No voy a decir que sea malo. En realidad, la preferencia por lo que nos hace ver el móvil antes que lo que nos rodea, incluyendo nuestros amigos y familia, no es malo ni bueno a priori, solo cuenta una verdad. Hay dos mundos contrapuestos y nos interesa más el virtual durante gran parte del día.
Antes de ponerme a pontificar y a decir que me gustan más los libros de papel que los que leo en la pantalla, los chismes sobre la vecina de abajo que las telenovelas coreanas, o admitir que antes de buscar en un libro de recetas prefiero hacer una búsqueda múltiple y escoger la mejor en la red, hay que admitir que las pantallas se han ganado nuestra atención a pulso, con tecnología de punta fortalecida con inversiones super multimillonarias.
La apuesta que se hace es por un mundo casi totalmente virtual, contando con que, en el real, la felicidad y la alegría no se producen diariamente, ni se encuentran apretando una tecla. Y con que los sucedáneos de las emociones y las pasiones satisfacen a las grandes mayorías, sumando las facilidades para conseguir productos, las informaciones al minuto, los juegos para simplemente entretenerse, los avisos importantes de nuestros servicios públicos, los mensajes de la gente que nos interesa.
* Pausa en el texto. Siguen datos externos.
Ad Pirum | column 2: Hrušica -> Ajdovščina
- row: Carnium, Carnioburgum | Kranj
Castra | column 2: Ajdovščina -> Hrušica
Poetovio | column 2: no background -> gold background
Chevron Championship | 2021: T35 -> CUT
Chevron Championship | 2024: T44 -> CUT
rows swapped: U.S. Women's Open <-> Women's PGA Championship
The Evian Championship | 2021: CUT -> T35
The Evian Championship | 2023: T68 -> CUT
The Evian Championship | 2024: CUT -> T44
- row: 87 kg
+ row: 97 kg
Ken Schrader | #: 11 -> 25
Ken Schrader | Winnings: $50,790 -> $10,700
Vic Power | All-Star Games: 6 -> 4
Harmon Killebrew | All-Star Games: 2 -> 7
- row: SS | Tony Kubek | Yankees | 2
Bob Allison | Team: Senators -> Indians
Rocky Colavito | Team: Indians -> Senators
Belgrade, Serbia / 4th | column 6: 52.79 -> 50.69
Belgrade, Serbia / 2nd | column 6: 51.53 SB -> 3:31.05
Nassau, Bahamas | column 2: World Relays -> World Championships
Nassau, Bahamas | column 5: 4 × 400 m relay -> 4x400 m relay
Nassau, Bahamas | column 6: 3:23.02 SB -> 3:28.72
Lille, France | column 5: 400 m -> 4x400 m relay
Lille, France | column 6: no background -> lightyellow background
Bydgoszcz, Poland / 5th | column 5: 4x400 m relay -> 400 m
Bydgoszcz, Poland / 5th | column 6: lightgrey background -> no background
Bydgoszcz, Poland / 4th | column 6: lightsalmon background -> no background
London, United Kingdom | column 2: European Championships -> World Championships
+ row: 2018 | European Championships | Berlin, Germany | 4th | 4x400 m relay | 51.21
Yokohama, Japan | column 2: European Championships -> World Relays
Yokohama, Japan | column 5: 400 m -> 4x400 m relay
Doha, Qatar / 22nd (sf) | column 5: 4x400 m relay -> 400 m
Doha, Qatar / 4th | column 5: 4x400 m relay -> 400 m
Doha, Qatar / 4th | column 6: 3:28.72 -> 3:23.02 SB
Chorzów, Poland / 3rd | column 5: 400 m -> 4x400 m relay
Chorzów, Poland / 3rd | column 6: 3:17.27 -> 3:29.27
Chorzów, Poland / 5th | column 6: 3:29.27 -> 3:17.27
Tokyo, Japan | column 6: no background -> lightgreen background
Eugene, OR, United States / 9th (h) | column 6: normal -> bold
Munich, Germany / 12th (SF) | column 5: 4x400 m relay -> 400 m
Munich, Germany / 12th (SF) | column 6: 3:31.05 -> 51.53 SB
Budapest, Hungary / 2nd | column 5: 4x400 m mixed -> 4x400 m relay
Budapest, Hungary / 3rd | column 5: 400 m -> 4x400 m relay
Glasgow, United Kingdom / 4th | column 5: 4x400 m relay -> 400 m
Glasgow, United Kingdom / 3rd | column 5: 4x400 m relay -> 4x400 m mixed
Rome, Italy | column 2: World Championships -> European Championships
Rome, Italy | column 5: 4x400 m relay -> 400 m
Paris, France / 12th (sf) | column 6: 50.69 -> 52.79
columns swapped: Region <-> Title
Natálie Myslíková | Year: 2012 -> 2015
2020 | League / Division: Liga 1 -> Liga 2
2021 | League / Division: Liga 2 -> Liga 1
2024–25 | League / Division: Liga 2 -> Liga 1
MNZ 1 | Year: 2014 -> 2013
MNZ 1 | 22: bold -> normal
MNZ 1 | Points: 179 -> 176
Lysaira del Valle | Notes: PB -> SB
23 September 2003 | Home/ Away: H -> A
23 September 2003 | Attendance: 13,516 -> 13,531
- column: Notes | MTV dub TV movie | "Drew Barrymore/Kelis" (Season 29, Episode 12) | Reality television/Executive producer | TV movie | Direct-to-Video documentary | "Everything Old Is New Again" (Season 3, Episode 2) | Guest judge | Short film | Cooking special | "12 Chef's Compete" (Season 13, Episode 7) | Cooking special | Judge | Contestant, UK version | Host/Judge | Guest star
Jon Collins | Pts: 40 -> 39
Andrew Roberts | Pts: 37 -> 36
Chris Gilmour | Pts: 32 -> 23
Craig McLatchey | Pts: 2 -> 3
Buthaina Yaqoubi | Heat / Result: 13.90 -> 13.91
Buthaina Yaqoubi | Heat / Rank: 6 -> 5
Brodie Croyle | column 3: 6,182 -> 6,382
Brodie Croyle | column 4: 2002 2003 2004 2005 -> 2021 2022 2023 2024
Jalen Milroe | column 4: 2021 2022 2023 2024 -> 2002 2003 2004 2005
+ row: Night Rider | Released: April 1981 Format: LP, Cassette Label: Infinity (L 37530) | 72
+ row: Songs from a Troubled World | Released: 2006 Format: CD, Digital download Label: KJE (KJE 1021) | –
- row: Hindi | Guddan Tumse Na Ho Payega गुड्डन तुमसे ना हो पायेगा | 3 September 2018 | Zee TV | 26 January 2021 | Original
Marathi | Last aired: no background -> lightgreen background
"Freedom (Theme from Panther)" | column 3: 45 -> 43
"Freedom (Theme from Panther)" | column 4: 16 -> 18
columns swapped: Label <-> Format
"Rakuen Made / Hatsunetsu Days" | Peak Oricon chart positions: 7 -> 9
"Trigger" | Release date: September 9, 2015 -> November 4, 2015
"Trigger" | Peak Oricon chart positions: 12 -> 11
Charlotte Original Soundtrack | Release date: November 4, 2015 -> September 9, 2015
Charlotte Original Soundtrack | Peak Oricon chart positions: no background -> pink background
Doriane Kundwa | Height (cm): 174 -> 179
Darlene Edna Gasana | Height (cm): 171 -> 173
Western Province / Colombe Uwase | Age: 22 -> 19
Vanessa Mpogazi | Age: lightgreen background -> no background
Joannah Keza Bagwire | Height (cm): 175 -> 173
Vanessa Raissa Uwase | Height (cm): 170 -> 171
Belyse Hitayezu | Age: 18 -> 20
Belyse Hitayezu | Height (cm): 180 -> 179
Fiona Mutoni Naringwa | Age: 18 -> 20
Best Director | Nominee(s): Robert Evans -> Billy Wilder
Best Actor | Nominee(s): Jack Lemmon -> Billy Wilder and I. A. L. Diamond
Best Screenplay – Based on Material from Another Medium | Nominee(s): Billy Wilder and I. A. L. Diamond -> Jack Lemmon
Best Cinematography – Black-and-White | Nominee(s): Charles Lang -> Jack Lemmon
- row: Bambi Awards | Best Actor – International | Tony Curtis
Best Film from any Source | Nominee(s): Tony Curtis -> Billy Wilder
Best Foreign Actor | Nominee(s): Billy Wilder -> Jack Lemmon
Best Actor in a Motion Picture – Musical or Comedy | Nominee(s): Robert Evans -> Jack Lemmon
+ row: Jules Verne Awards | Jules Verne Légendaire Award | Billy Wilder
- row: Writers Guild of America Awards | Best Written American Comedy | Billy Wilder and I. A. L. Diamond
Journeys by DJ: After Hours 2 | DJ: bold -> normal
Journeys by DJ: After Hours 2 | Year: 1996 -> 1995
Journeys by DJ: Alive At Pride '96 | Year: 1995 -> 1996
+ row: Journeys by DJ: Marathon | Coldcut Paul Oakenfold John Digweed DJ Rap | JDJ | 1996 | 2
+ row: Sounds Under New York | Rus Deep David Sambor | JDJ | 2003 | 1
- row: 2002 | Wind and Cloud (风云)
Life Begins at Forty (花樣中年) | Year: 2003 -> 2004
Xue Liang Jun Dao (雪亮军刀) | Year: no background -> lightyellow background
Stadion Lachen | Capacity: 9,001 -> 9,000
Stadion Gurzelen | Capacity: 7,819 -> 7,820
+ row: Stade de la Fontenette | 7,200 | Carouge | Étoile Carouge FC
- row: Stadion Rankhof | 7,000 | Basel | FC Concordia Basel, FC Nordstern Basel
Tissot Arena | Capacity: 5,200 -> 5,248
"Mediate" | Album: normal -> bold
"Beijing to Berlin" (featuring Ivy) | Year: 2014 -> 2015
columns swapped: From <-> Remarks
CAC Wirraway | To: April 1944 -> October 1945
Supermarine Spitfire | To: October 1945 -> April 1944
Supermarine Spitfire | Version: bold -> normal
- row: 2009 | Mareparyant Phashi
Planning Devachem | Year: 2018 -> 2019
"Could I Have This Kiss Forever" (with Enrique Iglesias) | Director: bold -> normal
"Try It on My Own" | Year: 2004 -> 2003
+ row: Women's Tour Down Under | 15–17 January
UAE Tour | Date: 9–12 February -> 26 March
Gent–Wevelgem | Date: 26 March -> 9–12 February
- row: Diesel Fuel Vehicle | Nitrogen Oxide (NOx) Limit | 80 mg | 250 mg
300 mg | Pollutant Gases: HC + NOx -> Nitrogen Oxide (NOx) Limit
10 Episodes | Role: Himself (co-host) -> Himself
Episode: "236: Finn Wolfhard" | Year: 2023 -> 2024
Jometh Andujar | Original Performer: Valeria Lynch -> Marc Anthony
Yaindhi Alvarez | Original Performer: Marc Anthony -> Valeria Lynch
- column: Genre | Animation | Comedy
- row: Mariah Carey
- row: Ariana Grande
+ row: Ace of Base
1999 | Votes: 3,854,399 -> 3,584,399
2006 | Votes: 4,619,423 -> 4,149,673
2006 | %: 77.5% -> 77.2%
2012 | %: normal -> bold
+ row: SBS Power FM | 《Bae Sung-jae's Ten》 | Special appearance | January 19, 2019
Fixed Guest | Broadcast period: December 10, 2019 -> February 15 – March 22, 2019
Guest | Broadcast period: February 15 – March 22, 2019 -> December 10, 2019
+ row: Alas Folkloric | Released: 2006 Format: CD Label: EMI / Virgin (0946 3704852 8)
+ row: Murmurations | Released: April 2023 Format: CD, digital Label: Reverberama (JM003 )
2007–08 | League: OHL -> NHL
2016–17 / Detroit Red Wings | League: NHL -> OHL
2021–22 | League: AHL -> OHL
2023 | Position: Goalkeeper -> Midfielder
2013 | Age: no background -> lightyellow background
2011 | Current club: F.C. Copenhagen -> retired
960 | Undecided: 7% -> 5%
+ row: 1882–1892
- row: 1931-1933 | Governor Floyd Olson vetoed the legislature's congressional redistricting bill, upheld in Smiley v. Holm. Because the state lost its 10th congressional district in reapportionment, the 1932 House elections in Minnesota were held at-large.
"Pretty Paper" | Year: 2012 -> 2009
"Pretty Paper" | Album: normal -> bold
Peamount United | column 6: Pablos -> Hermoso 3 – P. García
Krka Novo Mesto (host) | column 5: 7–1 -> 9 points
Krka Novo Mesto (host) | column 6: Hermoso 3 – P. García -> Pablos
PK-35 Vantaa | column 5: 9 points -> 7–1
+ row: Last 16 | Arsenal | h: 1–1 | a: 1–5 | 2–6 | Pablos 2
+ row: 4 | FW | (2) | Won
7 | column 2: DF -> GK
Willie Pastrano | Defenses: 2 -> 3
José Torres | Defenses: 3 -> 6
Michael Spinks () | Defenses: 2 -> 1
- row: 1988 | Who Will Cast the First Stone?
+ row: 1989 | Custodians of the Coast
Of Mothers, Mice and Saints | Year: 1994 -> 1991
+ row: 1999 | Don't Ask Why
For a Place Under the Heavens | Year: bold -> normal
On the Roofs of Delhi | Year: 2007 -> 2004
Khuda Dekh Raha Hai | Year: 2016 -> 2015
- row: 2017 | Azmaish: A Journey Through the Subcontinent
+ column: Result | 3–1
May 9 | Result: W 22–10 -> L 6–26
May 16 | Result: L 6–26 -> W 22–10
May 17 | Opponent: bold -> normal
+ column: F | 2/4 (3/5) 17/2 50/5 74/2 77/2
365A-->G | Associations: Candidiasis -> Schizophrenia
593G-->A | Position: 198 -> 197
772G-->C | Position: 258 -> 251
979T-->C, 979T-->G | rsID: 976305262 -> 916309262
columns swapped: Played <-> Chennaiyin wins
¿Y si buscamos un balance? Yo no quiero dejar mi móvil, pero tampoco parar de reírme con la nueva amiga que conseguí en la parada, intercambiar consejos de cocina con mis hijos, jugar con mi gato o disfrutar de la luna llena o el arcoíris frente a frente. Solo nosotros podemos, dándonos cuenta de donde está el balance, poner en su sitio a los dos universos.